For every aluminum atom in the unit cell made up of these tetrahedrons, there will be one free electron and hence a negative charge. The negative charges are compensated for by incorporating cations (usually, but not necessarily, Na+, K+, Ca2+, Mg2+). These cations are not part of the actual framework of tetrahedrons, but reside at the internal channels. When the crystals absorb fluids in the channels, it is possible for one type of cation to be exchanged for another without affecting electrical neutrality or crystal structure. This ion exchange ability gives zeolites the ability to act as selective absorbents and catalysts in industrial processes. If the charge balancing is effectuated by H+ ions in the channels, then the zeolites act as an acid and become particularly effective in catalytic cracking of petroleum. This has become one of the most important industrial uses of zeolites, maximizing the production of various petrochemicals, especially gasoline.
Natural zeolites have been known and studied for about 250 years. In the 1850s, the ion exchange ability of natural zeolites was commercially exploited for water softening (removing Ca or Mg from water passing through a zeolite bed). Presently, the ion exchange property of zeolite minerals is used to extract radioactive isotopes from fluids in the nuclear industry. The molecular sieve behavior of the mineral chabazite has been used to mitigate SO2 pollution. However, the largest use of natural zeolites is for pet litter.

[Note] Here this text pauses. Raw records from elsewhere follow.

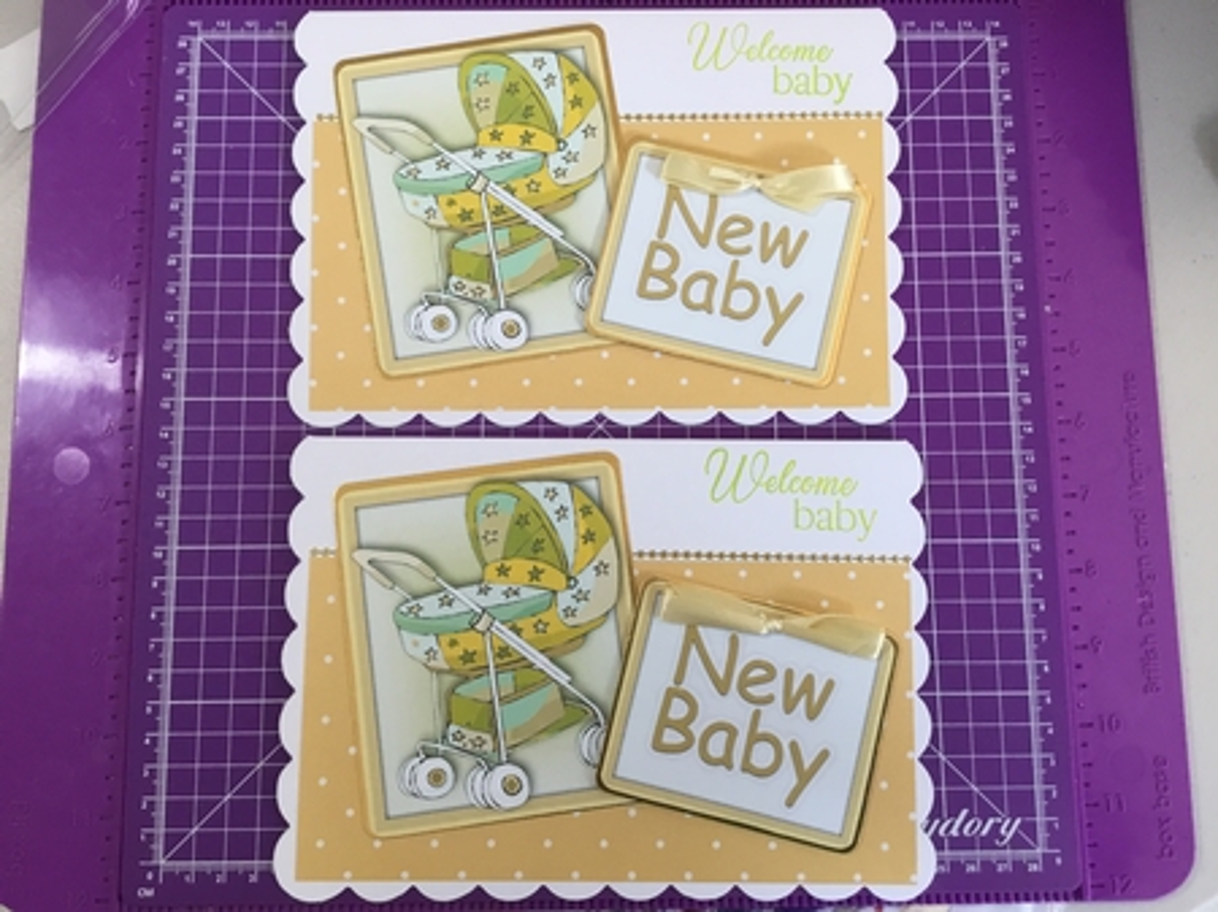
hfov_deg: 58.4
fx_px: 1090
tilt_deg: -82.8
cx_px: 609
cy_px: 456
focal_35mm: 31
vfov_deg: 45.4
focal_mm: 3.3
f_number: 2.4
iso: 50
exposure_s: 1/33
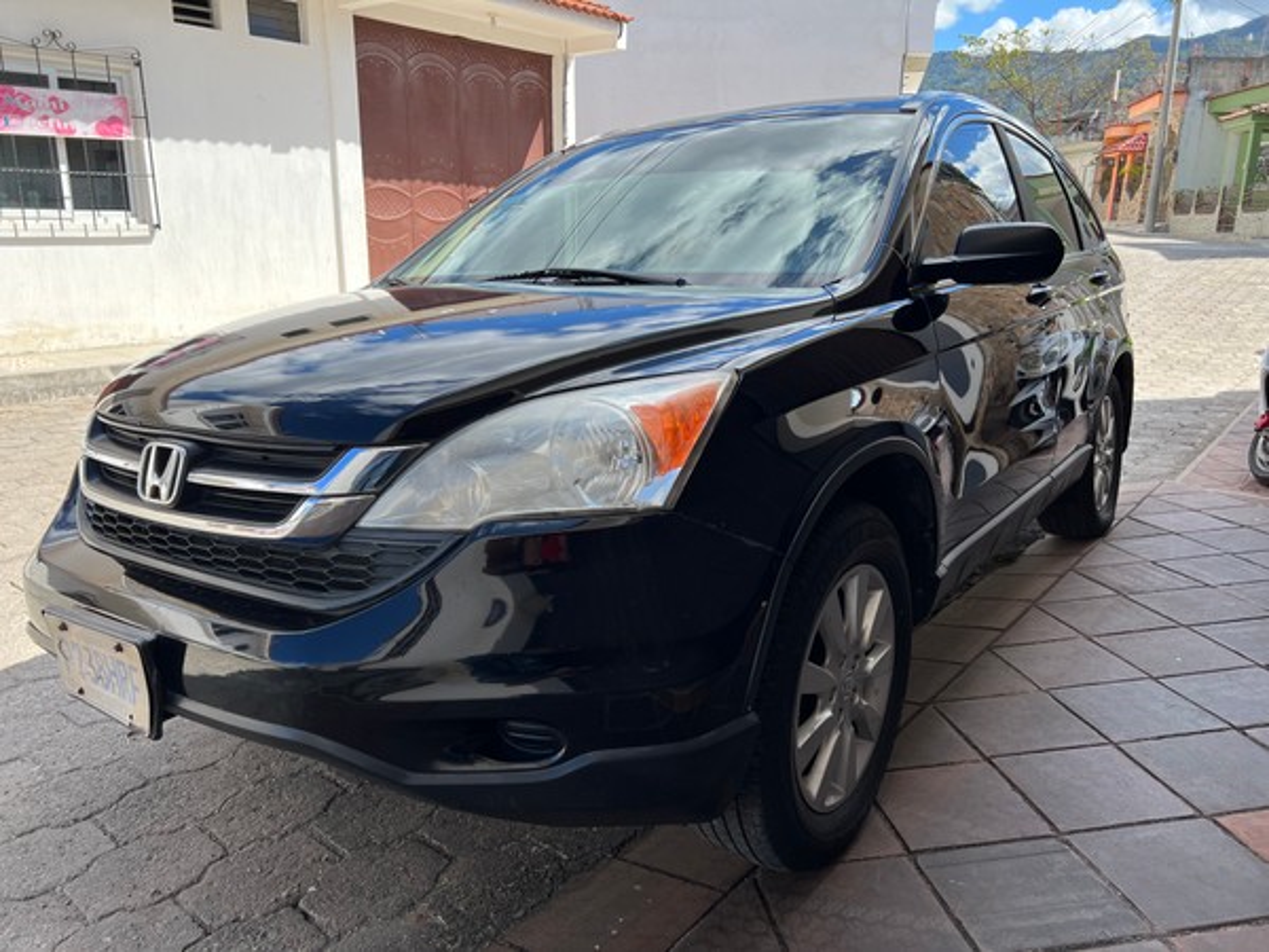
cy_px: 476
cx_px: 634
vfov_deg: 53.1
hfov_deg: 67.3
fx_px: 953
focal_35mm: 26
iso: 50
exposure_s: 1/1395
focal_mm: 5.7
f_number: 1.5
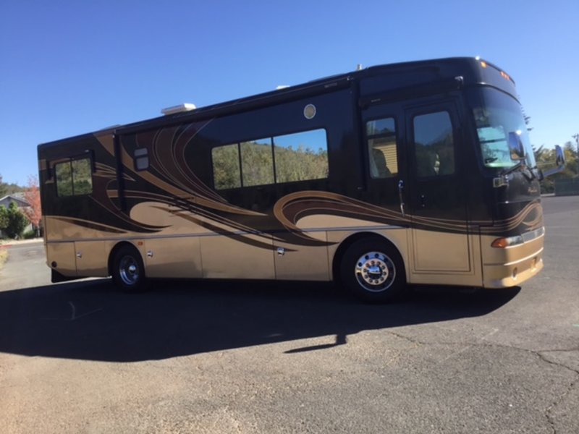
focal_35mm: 31
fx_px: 519
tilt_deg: -1.8
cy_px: 217
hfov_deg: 58.4
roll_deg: +4.7
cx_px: 290
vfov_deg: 45.4
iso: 25
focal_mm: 3.3
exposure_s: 1/684
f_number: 2.4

It was not until the 1930s and 1940s that scientists started to synthesize zeolites. Since then, hundreds of zeolites have been synthesized, the vast majority of which do not exist in nature. It is these synthetic zeolites that are used in petrochemical applications. The zeolites most commonly used as petrochemical catalysts have a faujasite type structure, the so-called Y zeolites—either rare earth exchanged, REY or ultrastable Y (USY)—or a compound known as ZMS-5.
Zeolites in Petroleum CrackingThere is a strong economic (and strategic) desire to extract more gallons of gasoline (or diesel fuel) per barrel of oil. There may always be 42 gallons of oil in a barrel, but how the refinery processes it will determine if that barrel yields 12, 20 or more gallons of gasoline. In the early 1960s, refineries using fluid catalytic cracking (FCC) processing (the most widespread process) with amorphous aluminosilicate catalysts yielded ~14 gallons per barrel. By the late 1980s, similar processes using USY zeolites were yielding ~20 gallons per barrel—about a 42% increase.
Since lead additives used to control engine knock were banned, increasing octane numbers has become important. The low aluminum to silicon ratio in USY helps here, as does the small pore size of the ZSM-5 zeolite, which filters out the highly branched molecules that increase knock. Today, FCC catalysts are frequently composite particles containing both USY and ZSM-5 zeolites. As each FCC facility is a unique design, virtually each one uses a customized zeolite catalyst composition/composite. Since the pore sizes of zeolites are too small to catalyze the cracking of large molecules, most FCC catalysts are composites of an amorphous aluminosilicate matrix (~100 Angstrom pores) with mixed zeolite particles.
A growing alternative to FCC is hydrocracking, where cracking is carried out at higher hydrogen pressures. Zeolite catalysts have led to reduced temperatures and hydrogen pressures, thus significantly improving the economics of the process.